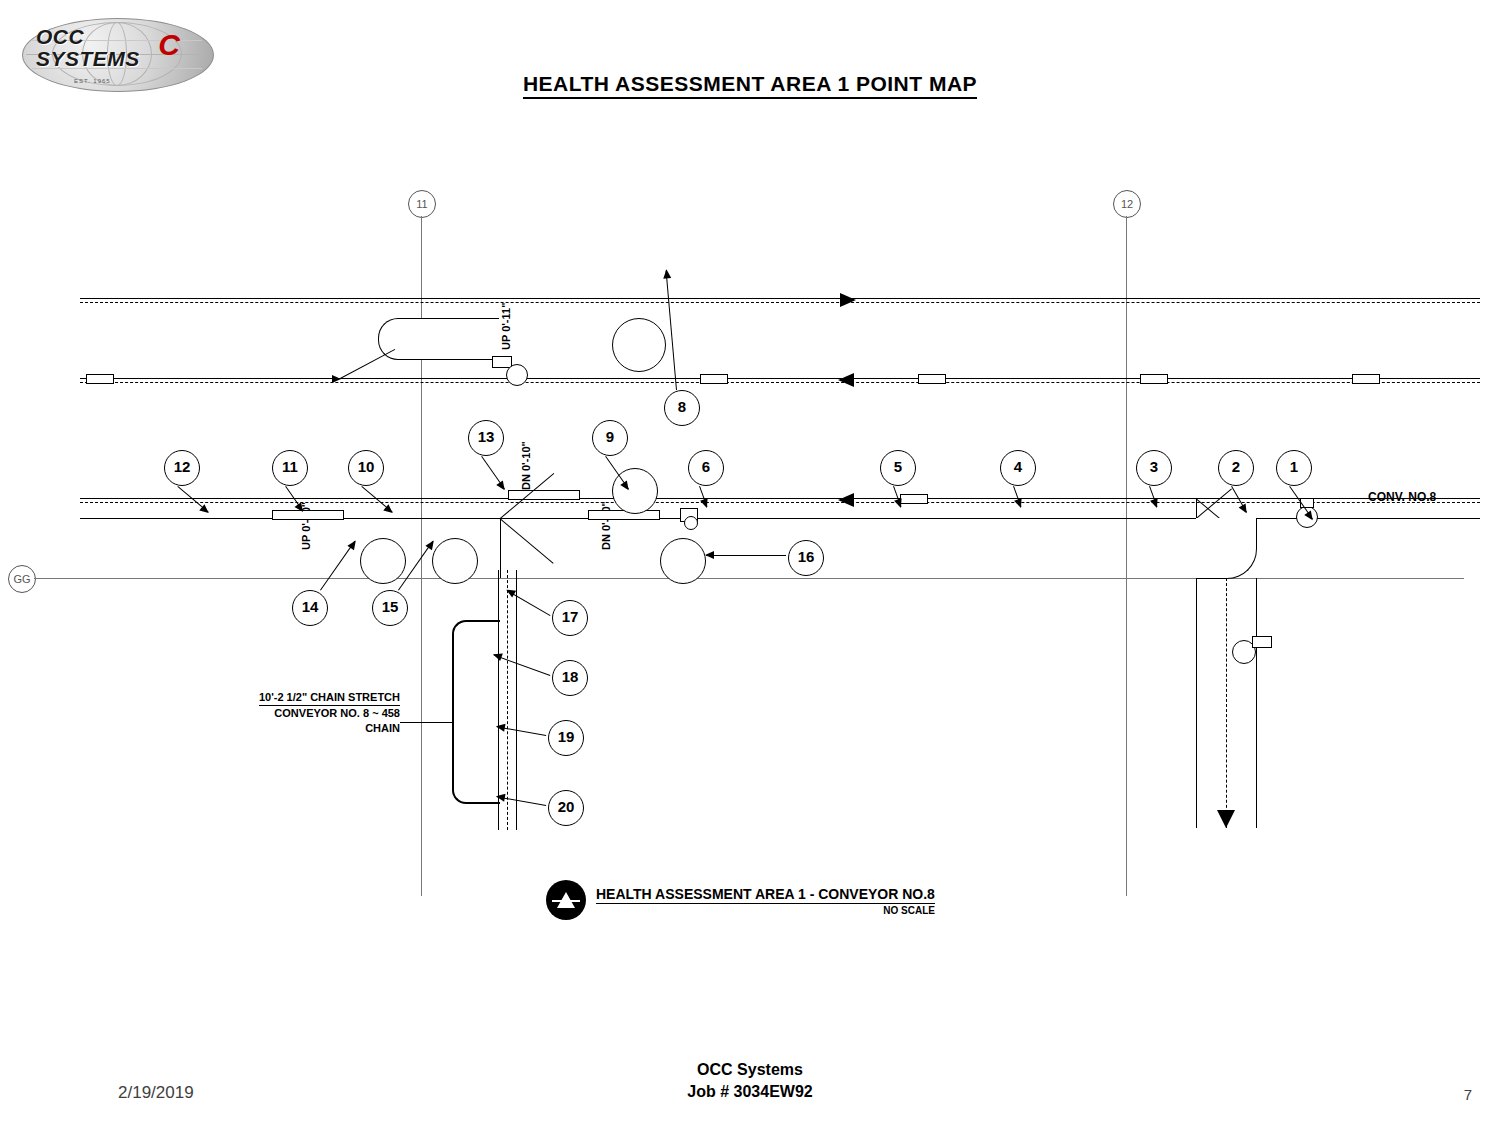OCC
SYSTEMS
C
EST. 1965
HEALTH ASSESSMENT AREA 1 POINT MAP
11
12
GG
UP 0'-11"
DN 0'-10"
DN 0'-10"
UP 0'-10"
10'-2 1/2" CHAIN STRETCH
CONVEYOR NO. 8 ~ 458 CHAIN
CONV. NO.8
1
2
3
4
5
6
8
9
10
11
12
13
14
15
16
17
18
19
20
HEALTH ASSESSMENT AREA 1 - CONVEYOR NO.8 NO SCALE
2/19/2019
OCC Systems
Job # 3034EW92
7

......

Problem statement
Collect the complete line wherever the string "HEALTH" appears in the records.

The answer
HEALTH ASSESSMENT AREA 1 POINT MAP
HEALTH ASSESSMENT AREA 1 - CONVEYOR NO.8 NO SCALE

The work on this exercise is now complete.